● **Consegne dell'esercizio**:
a: Riporti fedelmente il passo del testo sul Piano Ina Casa da "[4] Il Piano" a "tutti al privato.".
b: Scriva il seguito del testo sul Piano Ina Casa, cominciando dopo la sua ultima frase.

● **Estratto del documento**:
........


[3] Dopo un iter parlamentare travagliato, il 28 febbraio 1949 venne firmata dal Presidente della Repubblica Luigi Einaudi la legge n. 43, che istituì un piano nazionale per costruire case per lavoratori e favorire l’occupazione operaia, noto come Piano “Ina Casa”. Con quel piano si intendeva affrontare il problema della disoccupazione, e il settore edilizio era sembrato quello più idoneo a risolverlo e a riavviare complessivamente lo sviluppo economico dell’Italia del dopoguerra.

[4] Il Piano Ina Casa, che partì nel 1949 e durò fino al 1963, era basato, oltre che su finanziamenti pubblici, anche su un prelievo forzoso (pure di ridotta entità) sui salari di tutti dipendenti pubblici e privati, e potè così contare complessivamente su una riserva finanziaria notevole. Il programma di edilizia pubblica si è prolungato successivamente con la Gescal (acronimo di GEStione CAse per i Lavoratori; legge 14 febbraio 1963, n. 60) fino al 1990, e poi fino alla soglia del 2000, con la abolizione nominale delle trattenute. Ma quelle trattenute, in qualche forma, restano ancora in essere sotto dizione più generica, ora non più direttamente destinate allo scopo, l’esatto contrario del meccanismo posto alla base del “110 per cento”: finanziamenti tutti pubblici direttamente destinati tutti al privato.

........

● **Materiale fornito**:
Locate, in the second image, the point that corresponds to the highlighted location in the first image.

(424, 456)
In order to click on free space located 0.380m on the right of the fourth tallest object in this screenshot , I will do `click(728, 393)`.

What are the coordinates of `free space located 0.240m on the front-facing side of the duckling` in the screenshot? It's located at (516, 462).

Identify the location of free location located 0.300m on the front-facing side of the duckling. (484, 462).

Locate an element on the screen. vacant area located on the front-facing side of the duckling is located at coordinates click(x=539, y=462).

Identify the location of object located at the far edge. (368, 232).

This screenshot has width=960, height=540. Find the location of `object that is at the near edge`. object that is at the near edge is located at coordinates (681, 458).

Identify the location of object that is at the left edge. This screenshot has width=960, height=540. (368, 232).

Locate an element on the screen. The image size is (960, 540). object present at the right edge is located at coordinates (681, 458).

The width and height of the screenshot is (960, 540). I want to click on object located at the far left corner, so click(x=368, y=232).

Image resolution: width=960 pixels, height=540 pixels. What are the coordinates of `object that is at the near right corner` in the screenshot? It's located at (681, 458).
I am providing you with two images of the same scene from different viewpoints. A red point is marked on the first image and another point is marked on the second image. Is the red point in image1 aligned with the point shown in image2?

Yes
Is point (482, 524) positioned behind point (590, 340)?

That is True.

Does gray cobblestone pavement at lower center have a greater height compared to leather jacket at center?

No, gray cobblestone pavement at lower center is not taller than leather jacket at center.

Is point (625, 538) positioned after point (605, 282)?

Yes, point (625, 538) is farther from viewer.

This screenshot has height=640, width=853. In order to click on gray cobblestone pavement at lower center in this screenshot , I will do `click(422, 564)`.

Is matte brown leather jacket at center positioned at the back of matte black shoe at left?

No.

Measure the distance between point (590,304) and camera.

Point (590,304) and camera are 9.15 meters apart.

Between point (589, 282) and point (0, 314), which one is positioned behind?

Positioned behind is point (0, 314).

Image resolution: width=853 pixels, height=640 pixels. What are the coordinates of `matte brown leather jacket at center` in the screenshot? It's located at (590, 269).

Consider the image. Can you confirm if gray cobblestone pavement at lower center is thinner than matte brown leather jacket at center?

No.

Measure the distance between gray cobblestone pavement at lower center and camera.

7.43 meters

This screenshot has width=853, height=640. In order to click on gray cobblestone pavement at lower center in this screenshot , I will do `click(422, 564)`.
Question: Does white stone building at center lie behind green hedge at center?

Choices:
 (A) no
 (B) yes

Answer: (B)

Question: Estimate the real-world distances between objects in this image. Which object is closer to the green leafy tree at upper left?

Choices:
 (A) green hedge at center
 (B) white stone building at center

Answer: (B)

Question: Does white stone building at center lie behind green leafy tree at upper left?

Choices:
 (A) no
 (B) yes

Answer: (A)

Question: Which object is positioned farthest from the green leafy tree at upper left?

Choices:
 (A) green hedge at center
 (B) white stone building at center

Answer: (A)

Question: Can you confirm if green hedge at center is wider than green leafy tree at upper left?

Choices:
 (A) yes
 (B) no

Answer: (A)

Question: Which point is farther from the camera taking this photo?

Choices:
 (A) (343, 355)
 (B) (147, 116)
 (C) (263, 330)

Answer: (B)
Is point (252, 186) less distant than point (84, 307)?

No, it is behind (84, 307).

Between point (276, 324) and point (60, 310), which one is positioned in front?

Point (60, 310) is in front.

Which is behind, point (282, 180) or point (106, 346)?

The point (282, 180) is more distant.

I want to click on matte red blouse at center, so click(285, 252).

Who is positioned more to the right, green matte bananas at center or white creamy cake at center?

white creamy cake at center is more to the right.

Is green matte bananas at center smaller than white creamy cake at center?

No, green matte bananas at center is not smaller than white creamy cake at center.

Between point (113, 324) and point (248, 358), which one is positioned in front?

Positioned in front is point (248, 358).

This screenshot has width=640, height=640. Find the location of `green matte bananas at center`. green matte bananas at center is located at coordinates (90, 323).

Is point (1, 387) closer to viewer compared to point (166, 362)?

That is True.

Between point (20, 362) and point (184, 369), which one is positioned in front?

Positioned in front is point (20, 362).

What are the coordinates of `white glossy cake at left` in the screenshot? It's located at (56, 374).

........

● **Elenco risposte**:
a:
[4] Il Piano Ina Casa, che partì nel 1949 e durò fino al 1963, era basato, oltre che su finanziamenti pubblici, anche su un prelievo forzoso (pure di ridotta entità) sui salari di tutti dipendenti pubblici e privati, e potè così contare complessivamente su una riserva finanziaria notevole. Il programma di edilizia pubblica si è prolungato successivamente con la Gescal (acronimo di GEStione CAse per i Lavoratori; legge 14 febbraio 1963, n. 60) fino al 1990, e poi fino alla soglia del 2000, con la abolizione nominale delle trattenute. Ma quelle trattenute, in qualche forma, restano ancora in essere sotto dizione più generica, ora non più direttamente destinate allo scopo, l’esatto contrario del meccanismo posto alla base del “110 per cento”: finanziamenti tutti pubblici direttamente destinati tutti al privato.

b:
[5] Nell’ambito dei programmi UNRRA-CASAS vennero realizzati quartieri di edilizia residenziale noti nella storia dell’architettura per la qualità edilizia e urbana che riuscirono a realizzare. Fra tutti il quartiere di San Basilio, nella periferia di Roma, progettato dall’architetto Mario Fiorentino e realizzato dal 1949 al 1955; e il borgo La Martella realizzato negli stessi anni nella nuova area a ovest di Matera, progettato da un gruppo di architetti romani guidati da Ludovico Quaroni, secondo l’auspicio di Adriano Olivetti.

[6] La residenza sociale, rispondendo all’impossibilità di segmenti consistenti della società (famiglie italiane e straniere) di accedere al mercato della casa in proprietà o in affitto sul mercato libero, è di fatto parte integrante del welfare del Paese. L’espletamento della funzione sociale deve essere interno alle politiche urbane perseguite dagli strumenti di pianificazione territoriale in quanto gli obiettivi di integrazione e di coesione sociale costituiscono un fattore di qualità complessiva dei tessuti urbani e di equità sociale. Ciò partendo dall’esame di due distinti segmenti di fabbisogno abitativo: la domanda di casa popolare e la richiesta di aiuto economico per il sostegno all’affitto sul mercato privato.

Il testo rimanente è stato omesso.